▶ Your assignment: Word for word, retype the lines from the one containing "Figure 2: Comparison" to the one containing "Table 3. Sample variables." below, keeping both end lines and dropping the pictures.
─── Supplied data
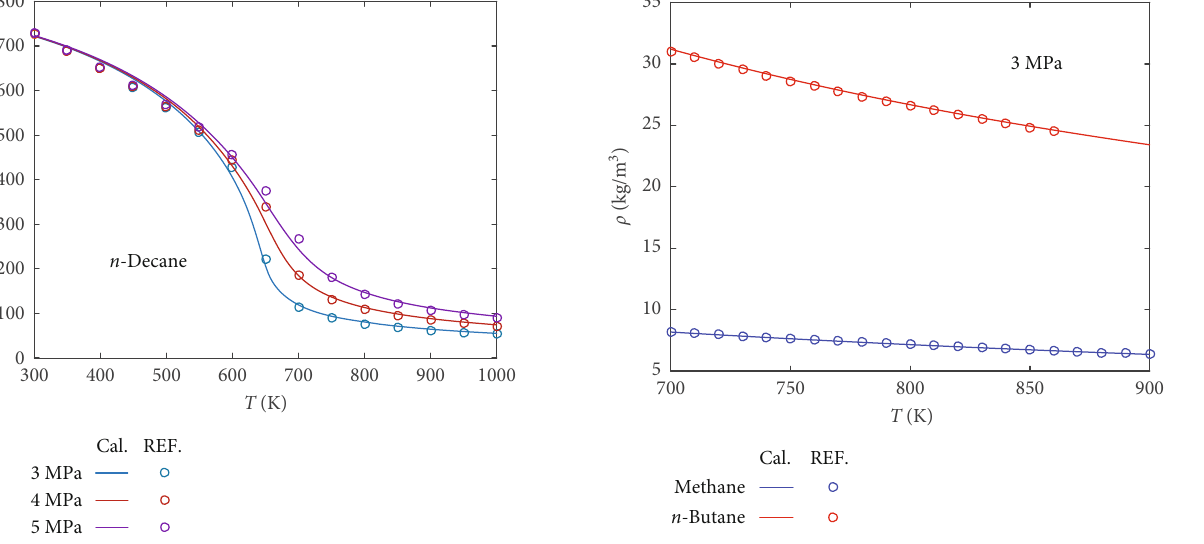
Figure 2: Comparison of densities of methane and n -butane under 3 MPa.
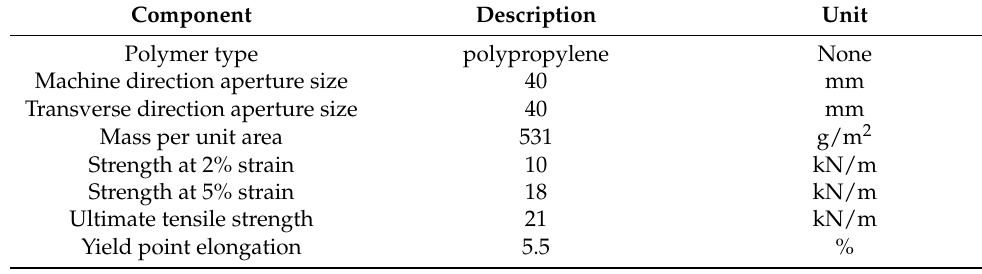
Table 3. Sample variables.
──────
─── Supplied data
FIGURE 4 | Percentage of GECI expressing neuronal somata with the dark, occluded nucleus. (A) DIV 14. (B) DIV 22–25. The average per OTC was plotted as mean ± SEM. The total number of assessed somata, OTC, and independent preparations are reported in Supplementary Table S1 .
──────
▶ Solution to the exercise:
Figure 2: Comparison of densities of methane and n -butane under 3 MPa.
Table 3. Sample variables.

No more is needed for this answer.